# Calculation of $\oint_{\vert z\vert=1}\frac{e^{z^2+\sin(z)}}{4(z-2)^2e^{\cos(z)}}dz$

Calculate this integral: $$\oint_{\vert z\vert=1}\frac{e^{z^2+\sin(z)}}{4(z-2)^2e^{\cos(z)}}dz$$

It's obviously that I have to use the Cauchy Integral Theorem respectively formula. I read the solution and there they said, that the this integrand is holomoprhic in a surrounding $\bar{B}(0,1)$ so with CIT there one get that the value of this integral is 0.

I'm wondering why for example this integral: $$\oint_{\vert z\vert =2}\frac{\cos(z)}{z^2+4z+3}dz$$ one can't use the CIT and only the CIF. Thanks for your help!

• The second integral isn't analytic in $z=-1$. Commented Aug 17, 2017 at 10:09
• @MyGlasses Ah, I see. So I have to use the CIF if there is a point, where the function isn't analytic? Commented Aug 17, 2017 at 10:10
• yes............ Commented Aug 17, 2017 at 10:11

CIT= Cauchy Integral's Theorem stand for holomorphic function (without polar or essential singularity) on a domain $\Omega \subset \mathbb C$. Therefore for any curve $\gamma \subset\subset \Omega$ such that a function $f$ is holomorphic on $\Omega$. we have $$\oint_{\gamma} f(z)dz = 0$$. Which is the case for the function $$f : D(0,1+\epsilon)\to \mathbb C, z\mapsto \frac{e^{z^2+\sin(z)}}{4(z-2)^2e^{\cos(z)}}$$. $0<\epsilon <<1$ is small enough. and $\gamma = \mathcal{C}(0,1) =\partial D(0,1)$. $f$ has no singularities in $\Omega = D(0,1+\epsilon)$

But CIF = Cauchy Integral's Formula applies for meromorphic functions on $\Omega$ (means holomorphic except at some locally finite singularities.) Hence one needs to use Residues theorem.

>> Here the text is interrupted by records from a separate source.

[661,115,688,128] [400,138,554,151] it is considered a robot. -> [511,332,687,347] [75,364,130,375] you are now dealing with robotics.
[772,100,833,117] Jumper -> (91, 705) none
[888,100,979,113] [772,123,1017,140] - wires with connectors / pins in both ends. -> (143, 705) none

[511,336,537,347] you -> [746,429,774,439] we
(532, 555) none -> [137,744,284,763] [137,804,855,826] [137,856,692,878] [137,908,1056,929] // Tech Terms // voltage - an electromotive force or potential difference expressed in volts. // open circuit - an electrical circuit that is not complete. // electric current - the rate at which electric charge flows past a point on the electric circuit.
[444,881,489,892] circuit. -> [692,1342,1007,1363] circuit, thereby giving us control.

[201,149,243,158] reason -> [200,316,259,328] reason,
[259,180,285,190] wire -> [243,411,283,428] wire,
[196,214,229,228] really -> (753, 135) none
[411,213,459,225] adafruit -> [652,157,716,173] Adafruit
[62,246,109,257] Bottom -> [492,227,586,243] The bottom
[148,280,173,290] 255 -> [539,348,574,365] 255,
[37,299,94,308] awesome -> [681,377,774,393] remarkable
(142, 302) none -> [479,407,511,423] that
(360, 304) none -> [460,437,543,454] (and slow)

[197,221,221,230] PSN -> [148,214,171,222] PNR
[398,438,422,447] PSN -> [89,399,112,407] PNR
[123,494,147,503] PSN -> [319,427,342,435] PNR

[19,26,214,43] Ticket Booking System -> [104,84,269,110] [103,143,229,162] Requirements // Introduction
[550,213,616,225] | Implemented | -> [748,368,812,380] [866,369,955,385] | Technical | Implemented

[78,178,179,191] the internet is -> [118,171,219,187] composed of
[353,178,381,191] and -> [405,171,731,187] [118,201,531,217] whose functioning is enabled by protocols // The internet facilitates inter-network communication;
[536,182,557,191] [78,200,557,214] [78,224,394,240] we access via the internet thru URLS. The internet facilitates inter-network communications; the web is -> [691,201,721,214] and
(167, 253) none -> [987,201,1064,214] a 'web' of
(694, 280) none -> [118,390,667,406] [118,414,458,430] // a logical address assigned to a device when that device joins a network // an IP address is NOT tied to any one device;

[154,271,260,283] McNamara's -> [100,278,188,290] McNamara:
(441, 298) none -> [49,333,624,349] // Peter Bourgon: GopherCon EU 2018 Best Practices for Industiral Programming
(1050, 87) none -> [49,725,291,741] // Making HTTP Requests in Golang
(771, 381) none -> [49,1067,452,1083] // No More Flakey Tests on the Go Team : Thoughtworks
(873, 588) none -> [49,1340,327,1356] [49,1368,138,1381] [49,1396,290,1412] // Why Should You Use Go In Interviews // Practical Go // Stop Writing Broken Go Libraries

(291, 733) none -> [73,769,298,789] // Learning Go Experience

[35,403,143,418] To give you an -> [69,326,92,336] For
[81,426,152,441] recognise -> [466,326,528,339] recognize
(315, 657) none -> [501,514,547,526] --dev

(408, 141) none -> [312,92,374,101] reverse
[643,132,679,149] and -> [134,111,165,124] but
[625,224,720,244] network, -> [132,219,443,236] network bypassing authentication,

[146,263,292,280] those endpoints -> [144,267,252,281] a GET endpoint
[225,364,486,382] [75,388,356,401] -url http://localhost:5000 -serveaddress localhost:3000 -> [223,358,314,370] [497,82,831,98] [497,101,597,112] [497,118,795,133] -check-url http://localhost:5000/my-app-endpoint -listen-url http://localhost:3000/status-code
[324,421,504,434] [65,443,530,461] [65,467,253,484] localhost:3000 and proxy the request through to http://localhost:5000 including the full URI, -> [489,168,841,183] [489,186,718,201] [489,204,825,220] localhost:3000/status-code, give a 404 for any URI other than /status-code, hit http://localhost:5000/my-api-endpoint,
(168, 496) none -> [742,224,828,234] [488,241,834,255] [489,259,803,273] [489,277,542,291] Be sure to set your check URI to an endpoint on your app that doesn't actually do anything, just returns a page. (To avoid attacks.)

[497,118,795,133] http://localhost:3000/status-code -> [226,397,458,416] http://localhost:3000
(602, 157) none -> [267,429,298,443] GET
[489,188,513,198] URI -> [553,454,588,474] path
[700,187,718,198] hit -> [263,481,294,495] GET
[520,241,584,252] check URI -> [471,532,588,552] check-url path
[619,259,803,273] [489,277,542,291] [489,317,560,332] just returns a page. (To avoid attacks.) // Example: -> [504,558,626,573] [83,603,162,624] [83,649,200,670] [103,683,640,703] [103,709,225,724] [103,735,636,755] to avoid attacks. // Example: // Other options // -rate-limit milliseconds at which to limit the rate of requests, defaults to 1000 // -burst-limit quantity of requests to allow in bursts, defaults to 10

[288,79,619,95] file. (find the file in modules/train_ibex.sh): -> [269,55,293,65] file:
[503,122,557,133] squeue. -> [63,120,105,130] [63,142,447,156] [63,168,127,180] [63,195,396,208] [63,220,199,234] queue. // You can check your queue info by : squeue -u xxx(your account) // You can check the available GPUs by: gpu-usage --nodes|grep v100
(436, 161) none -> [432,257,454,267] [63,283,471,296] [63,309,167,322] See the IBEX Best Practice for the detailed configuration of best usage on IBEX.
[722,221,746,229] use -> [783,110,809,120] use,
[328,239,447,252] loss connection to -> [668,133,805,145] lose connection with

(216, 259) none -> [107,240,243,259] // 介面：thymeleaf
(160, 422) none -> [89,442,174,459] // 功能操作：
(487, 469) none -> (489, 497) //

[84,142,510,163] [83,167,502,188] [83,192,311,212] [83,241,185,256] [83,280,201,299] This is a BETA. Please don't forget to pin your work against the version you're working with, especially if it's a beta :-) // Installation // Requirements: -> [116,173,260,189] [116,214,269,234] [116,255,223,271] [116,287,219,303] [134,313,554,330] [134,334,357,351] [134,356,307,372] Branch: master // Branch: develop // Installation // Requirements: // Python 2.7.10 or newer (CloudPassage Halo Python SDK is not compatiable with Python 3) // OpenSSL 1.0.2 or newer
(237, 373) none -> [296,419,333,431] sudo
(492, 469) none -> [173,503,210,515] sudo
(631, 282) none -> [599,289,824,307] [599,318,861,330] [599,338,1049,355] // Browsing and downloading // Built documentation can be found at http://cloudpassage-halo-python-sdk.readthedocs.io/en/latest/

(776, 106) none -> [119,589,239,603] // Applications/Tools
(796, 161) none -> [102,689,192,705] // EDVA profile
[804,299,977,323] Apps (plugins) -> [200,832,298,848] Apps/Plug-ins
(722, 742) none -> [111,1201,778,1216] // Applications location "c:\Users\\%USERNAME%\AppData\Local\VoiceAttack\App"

let $a \in \overset{\circ}{\gamma}$ where $\gamma \subset \subset \Omega$ is curve in the domain omega. Let $f: \Omega \to \mathbb C$ be holomorphic then the function $$g: z\mapsto \frac{f(z)}{(z-a)^{n+1}}$$ has only one singularity (pole) at $z= a$ The CIF infer that,

$$\oint_{\gamma} g(z)dz = 2\mathrm{i}\pi Res(g,a) = 2\mathrm{i}\pi f^{n}(a)/n!$$

that is $$f^{n}(a)= \frac{n!}{2\mathrm{i}\pi}\oint_{\gamma}\frac{f(z)}{(z-a)^{n+1}}dz.$$ Which is applicable to the second case where $$\frac{\cos(z)}{z^2+4z+3}=\frac{\cos(z)}{(z-1)(z-3)} = \frac{f(z)}{z-1}$$

with $f(z) = \frac{\cos(z)}{z-3}$ is holomorphic on $D(0,2 +\frac{1}{2})$ without any singularities therein. And $\gamma = \mathcal{C}(0,2)= \partial D(0,2)\subset \subset D(0,3/2).$ So in this case we have

$$\oint_{\gamma} g\frac{\cos(z)}{z^2+4z+3}dz = 2i\pi f(1) = -i\pi \cos(1)$$